> _DATA EXCERPTS_

####

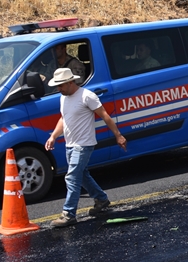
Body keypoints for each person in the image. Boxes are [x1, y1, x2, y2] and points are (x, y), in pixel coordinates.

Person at [44, 67, 127, 227]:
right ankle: (101, 199)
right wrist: (53, 136)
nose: (58, 89)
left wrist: (118, 135)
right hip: (70, 144)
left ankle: (68, 214)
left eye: (60, 85)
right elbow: (63, 119)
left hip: (84, 144)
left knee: (72, 177)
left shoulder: (87, 96)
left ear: (70, 82)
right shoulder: (63, 97)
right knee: (82, 175)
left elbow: (105, 116)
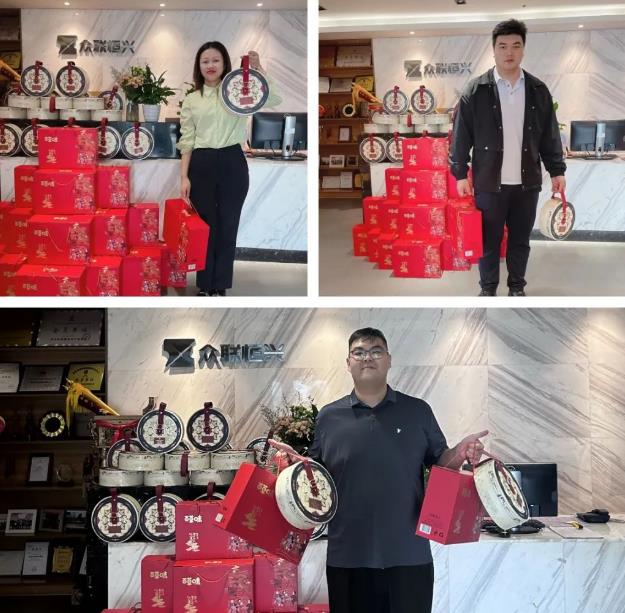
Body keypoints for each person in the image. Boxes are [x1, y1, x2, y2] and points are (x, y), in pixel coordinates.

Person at [308, 327, 488, 613]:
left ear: (389, 360)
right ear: (348, 362)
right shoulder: (328, 417)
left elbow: (440, 463)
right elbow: (312, 475)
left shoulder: (418, 411)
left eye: (376, 351)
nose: (368, 358)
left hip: (409, 554)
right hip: (348, 555)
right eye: (359, 352)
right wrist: (289, 466)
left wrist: (460, 452)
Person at [449, 19, 566, 297]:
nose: (509, 52)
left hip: (527, 184)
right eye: (502, 46)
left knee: (520, 241)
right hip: (489, 184)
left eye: (515, 45)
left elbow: (549, 135)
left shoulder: (538, 90)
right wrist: (459, 173)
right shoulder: (475, 91)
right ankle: (488, 289)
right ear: (493, 50)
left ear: (523, 49)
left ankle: (516, 288)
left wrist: (557, 170)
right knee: (488, 242)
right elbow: (461, 135)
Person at [177, 42, 282, 296]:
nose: (210, 65)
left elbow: (275, 98)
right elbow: (187, 139)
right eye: (205, 61)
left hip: (232, 161)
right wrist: (183, 177)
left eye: (216, 60)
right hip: (201, 163)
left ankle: (220, 284)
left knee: (228, 225)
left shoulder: (236, 92)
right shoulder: (192, 99)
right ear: (198, 66)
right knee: (206, 227)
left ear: (225, 63)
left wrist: (258, 69)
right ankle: (205, 285)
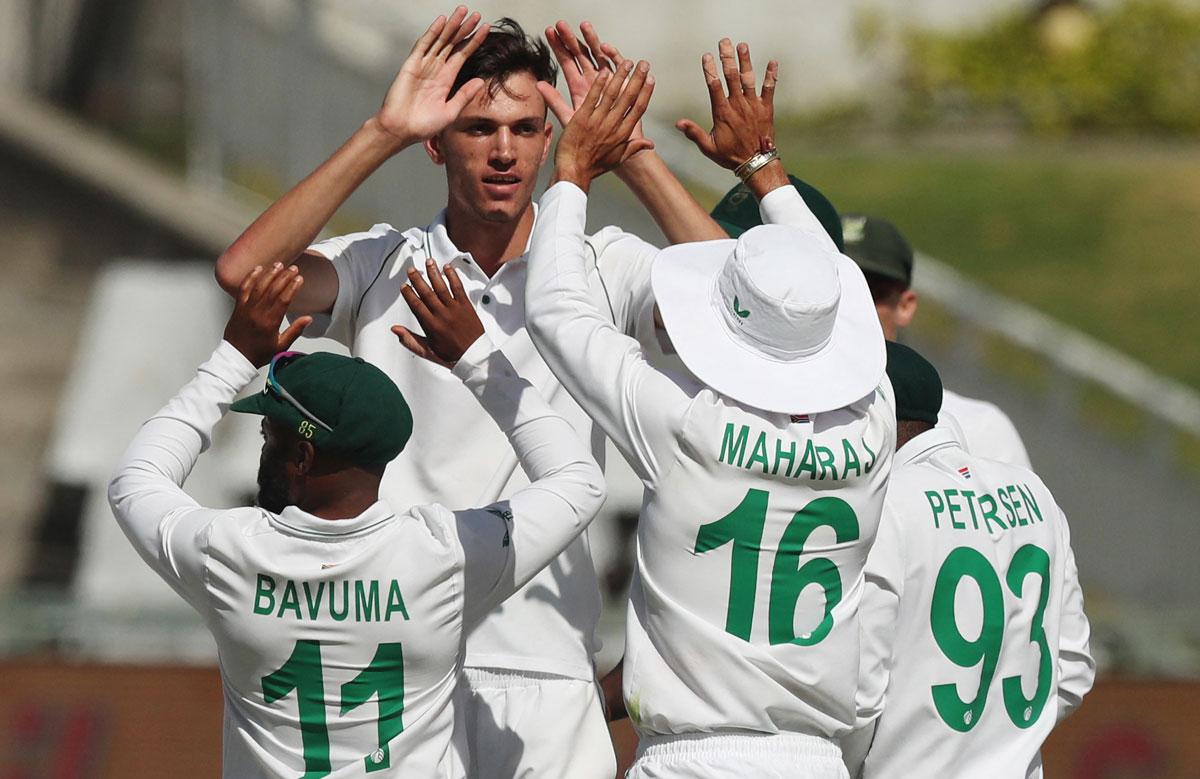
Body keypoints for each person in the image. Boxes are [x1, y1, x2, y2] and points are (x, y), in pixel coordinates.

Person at [212, 10, 723, 777]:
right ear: (436, 139)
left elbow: (733, 312)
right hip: (410, 664)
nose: (505, 151)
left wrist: (631, 153)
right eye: (479, 127)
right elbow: (243, 272)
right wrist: (381, 129)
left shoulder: (600, 262)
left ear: (550, 140)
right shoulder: (382, 261)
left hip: (550, 663)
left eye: (525, 127)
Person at [526, 43, 894, 778]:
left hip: (691, 760)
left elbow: (556, 312)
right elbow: (835, 299)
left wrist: (573, 172)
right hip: (815, 760)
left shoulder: (689, 430)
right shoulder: (874, 422)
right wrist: (765, 171)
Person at [108, 263, 606, 776]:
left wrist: (232, 358)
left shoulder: (226, 552)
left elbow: (135, 481)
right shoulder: (442, 556)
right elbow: (579, 481)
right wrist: (478, 362)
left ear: (302, 458)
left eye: (268, 439)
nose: (263, 453)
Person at [841, 342, 1093, 778]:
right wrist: (1001, 746)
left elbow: (860, 697)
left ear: (873, 416)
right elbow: (1072, 670)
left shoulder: (884, 505)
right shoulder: (1035, 493)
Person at [712, 198, 1032, 468]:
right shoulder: (769, 413)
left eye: (872, 291)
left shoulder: (981, 427)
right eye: (841, 289)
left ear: (906, 305)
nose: (857, 305)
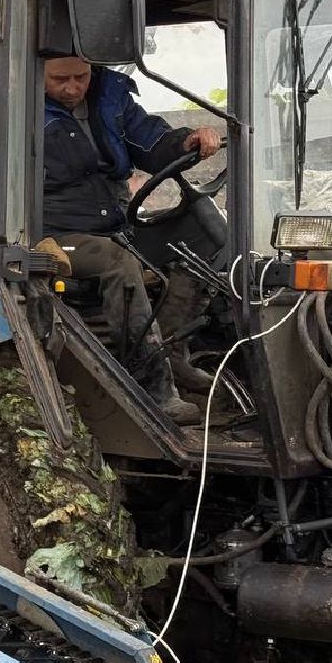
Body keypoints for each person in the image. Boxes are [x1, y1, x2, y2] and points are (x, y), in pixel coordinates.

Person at [42, 54, 218, 425]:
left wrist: (185, 141)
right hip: (52, 234)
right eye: (60, 79)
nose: (73, 88)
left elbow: (150, 142)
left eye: (81, 76)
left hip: (115, 223)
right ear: (35, 70)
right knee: (116, 262)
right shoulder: (10, 107)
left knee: (203, 234)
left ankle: (169, 349)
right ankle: (151, 386)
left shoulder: (110, 95)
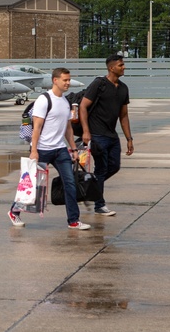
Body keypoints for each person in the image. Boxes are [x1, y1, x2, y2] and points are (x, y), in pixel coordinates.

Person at [8, 68, 89, 230]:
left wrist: (73, 149)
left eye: (69, 80)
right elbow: (36, 127)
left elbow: (67, 128)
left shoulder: (65, 102)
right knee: (33, 185)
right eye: (65, 80)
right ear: (55, 80)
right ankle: (14, 211)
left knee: (70, 183)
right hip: (42, 149)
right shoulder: (44, 100)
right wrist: (34, 151)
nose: (68, 83)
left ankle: (73, 220)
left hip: (60, 150)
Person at [79, 54, 133, 216]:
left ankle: (89, 187)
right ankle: (99, 205)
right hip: (97, 134)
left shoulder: (123, 88)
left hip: (112, 135)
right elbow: (83, 106)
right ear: (111, 68)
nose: (124, 67)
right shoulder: (99, 84)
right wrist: (86, 131)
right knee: (101, 169)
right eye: (121, 65)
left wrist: (129, 139)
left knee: (114, 166)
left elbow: (123, 116)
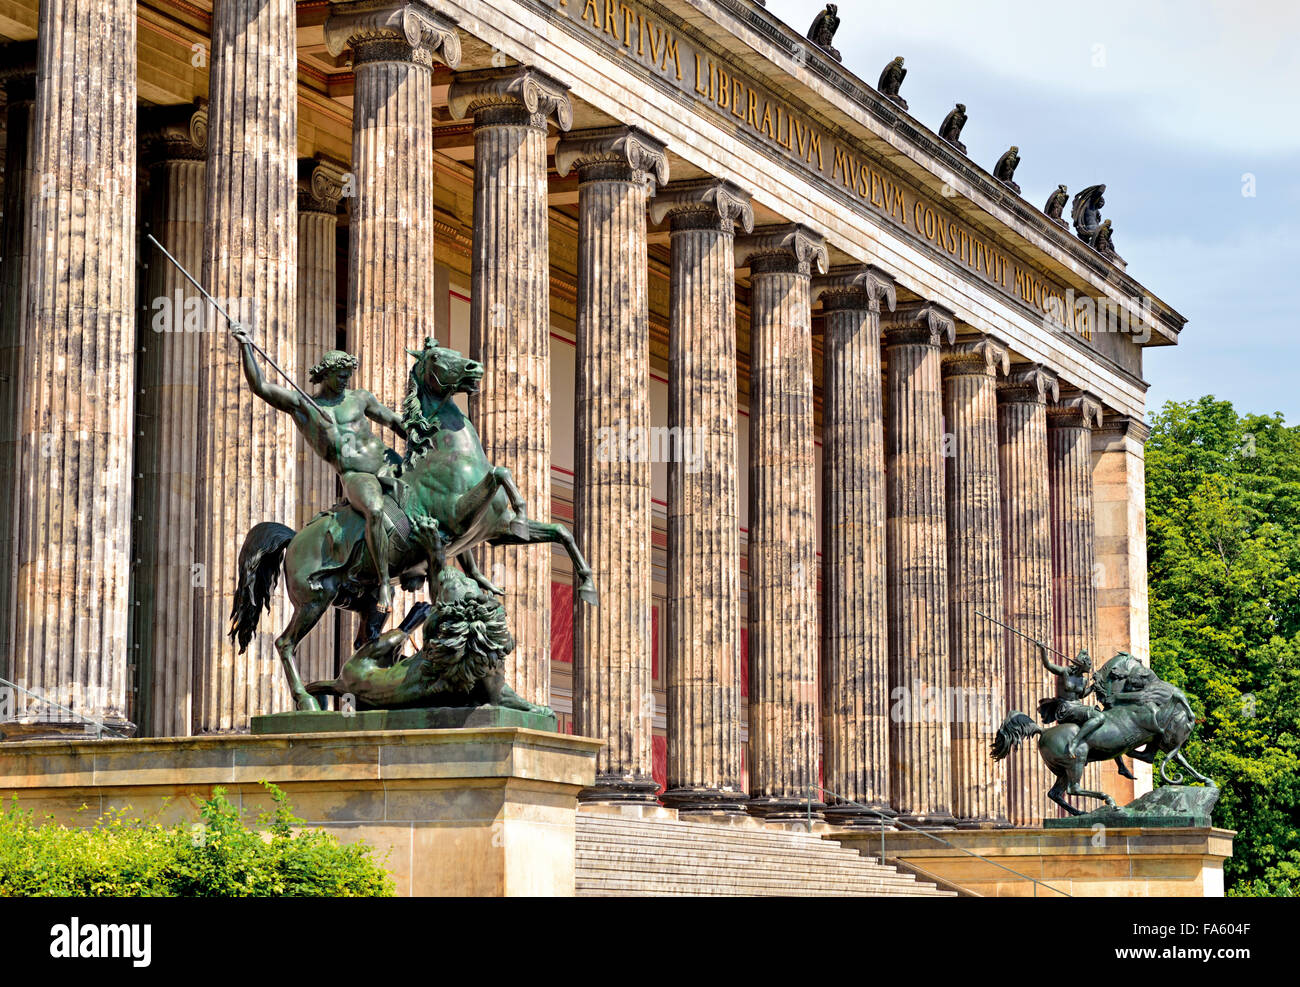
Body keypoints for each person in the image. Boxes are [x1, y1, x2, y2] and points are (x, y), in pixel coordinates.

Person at [232, 326, 407, 613]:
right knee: (374, 511)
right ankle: (384, 583)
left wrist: (415, 432)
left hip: (388, 464)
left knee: (433, 498)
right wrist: (246, 347)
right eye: (339, 376)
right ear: (325, 374)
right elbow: (260, 387)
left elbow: (391, 420)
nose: (344, 381)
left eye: (347, 376)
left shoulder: (360, 398)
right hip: (356, 475)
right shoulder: (305, 406)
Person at [1036, 644, 1106, 758]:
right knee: (1099, 717)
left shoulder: (1083, 680)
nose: (1090, 667)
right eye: (1088, 664)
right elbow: (1047, 665)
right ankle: (1074, 742)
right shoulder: (1065, 671)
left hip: (1077, 706)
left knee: (1100, 717)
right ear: (1081, 664)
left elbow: (1082, 695)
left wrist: (1093, 687)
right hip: (1066, 708)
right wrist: (1043, 650)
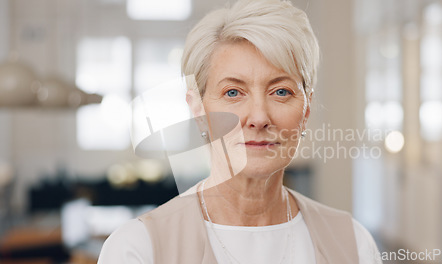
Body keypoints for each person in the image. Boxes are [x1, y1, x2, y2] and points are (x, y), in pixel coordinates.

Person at [98, 0, 382, 263]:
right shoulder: (137, 249)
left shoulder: (354, 245)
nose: (258, 117)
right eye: (233, 92)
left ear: (306, 109)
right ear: (197, 109)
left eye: (281, 91)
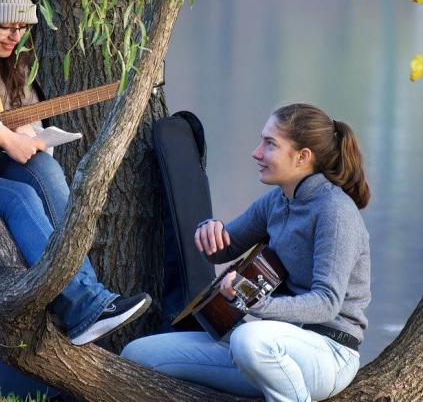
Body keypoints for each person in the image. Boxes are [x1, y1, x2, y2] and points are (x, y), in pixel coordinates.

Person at [122, 103, 371, 402]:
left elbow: (327, 303)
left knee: (247, 339)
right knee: (137, 353)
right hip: (269, 347)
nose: (257, 153)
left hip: (328, 353)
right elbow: (222, 249)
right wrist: (208, 230)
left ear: (303, 157)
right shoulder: (276, 202)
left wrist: (254, 303)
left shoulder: (335, 211)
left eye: (270, 144)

####

> _INSTRUCTIONS FOR THE TASK_
Repeat, word for word, the lines of the material above from the one holding "right ear: (55, 80)" through the one holding "right hip: (1066, 708)". Leave out pictures.

> _RESPONSE AREA_
right ear: (55, 80)
right ankle: (14, 211)
left knee: (70, 183)
right hip: (42, 149)
right shoulder: (44, 100)
right wrist: (34, 151)
nose: (68, 83)
left ankle: (73, 220)
left hip: (60, 150)
Person at [79, 54, 133, 216]:
left ankle: (89, 187)
right ankle: (99, 205)
right hip: (97, 134)
left shoulder: (123, 88)
left hip: (112, 135)
right elbow: (83, 106)
right ear: (111, 68)
nose: (124, 67)
right shoulder: (99, 84)
right wrist: (86, 131)
right knee: (101, 169)
right eye: (121, 65)
left wrist: (129, 139)
left knee: (114, 166)
left elbow: (123, 116)
Body keypoints for each person in the image. Boxes are [x1, y1, x2, y2] and points are (x, y), in pixel coordinates.

Person at [232, 326, 407, 613]:
right knee: (374, 511)
right ankle: (384, 583)
left wrist: (415, 432)
left hip: (388, 464)
left knee: (433, 498)
right wrist: (246, 347)
right eye: (339, 376)
right ear: (325, 374)
right elbow: (260, 387)
left elbow: (391, 420)
nose: (344, 381)
left eye: (347, 376)
left shoulder: (360, 398)
right hip: (356, 475)
right shoulder: (305, 406)
Person at [1036, 644, 1106, 758]:
right knee: (1099, 717)
left shoulder: (1083, 680)
nose: (1090, 667)
right eye: (1088, 664)
right elbow: (1047, 665)
right ankle: (1074, 742)
right shoulder: (1065, 671)
left hip: (1077, 706)
left knee: (1100, 717)
right ear: (1081, 664)
left elbow: (1082, 695)
left wrist: (1093, 687)
right hip: (1066, 708)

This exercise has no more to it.